- _Page extract_:
When the coloring material ink and the reaction liquid are applied as illustrated in FIG. 1D, and at least one of the coloring material ink and the reaction liquid has dot misalignment, it was found that blurring occurs at a boundary between two regions in which the coloring material ink has different duties. FIG. 1E illustrates dot misalignment of the coloring material ink, and FIG. 1F is an enlarged view of the boundary section. Although the reaction liquid can have a duty of 50% in a region X1 in which the K ink has a duty of 100%, the reaction liquid has a duty of 50% in a region X3 and 25% in a region X4. Thus, in the region X1, the reaction liquid is insufficient in quantity for the coloring material ink, and consequently the coloring material ink may be blurred. As described above, when dot misalignment occurs such that a region with a larger application amount of the coloring material ink extends into a region with a smaller application amount of the reaction liquid, it may cause blurring at a boundary section between regions in which the coloring material ink has different duties.
By contrast, the present embodiment reduces blurring at a boundary section between two regions in which the coloring material ink has different duties by changing the application amount in accordance with the reaction liquid data based on the ink data of the coloring material ink. A specific method is described later with reference to FIGS. 8A to 8D.

- _Work to complete_:
**1.** Rewrite the stretch of the ink-blurring passage from "By contrast, the" through "FIGS. 8A to 8D.", putting "smearing" in place of "blurring".
**2.** Answer these questions from the ink-blurring passage:
(a) Which figure is an enlarged view of the boundary section?
(b) What duty does the K ink have in region X1?
(c) Which figures are cited for the specific method?

- _Recorded data_:
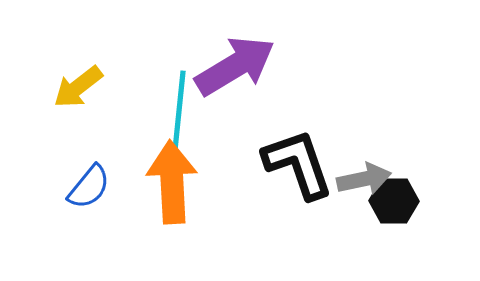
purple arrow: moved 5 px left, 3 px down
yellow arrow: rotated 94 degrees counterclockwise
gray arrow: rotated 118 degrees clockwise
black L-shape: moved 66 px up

- _Solved problems_:
**1.**
By contrast, the present embodiment reduces smearing at a boundary section between two regions in which the coloring material ink has different duties by changing the application amount in accordance with the reaction liquid data based on the ink data of the coloring material ink. A specific method is described later with reference to FIGS. 8A to 8D.

**2.**
(a) FIG. 1F
(b) 100%
(c) FIGS. 8A to 8D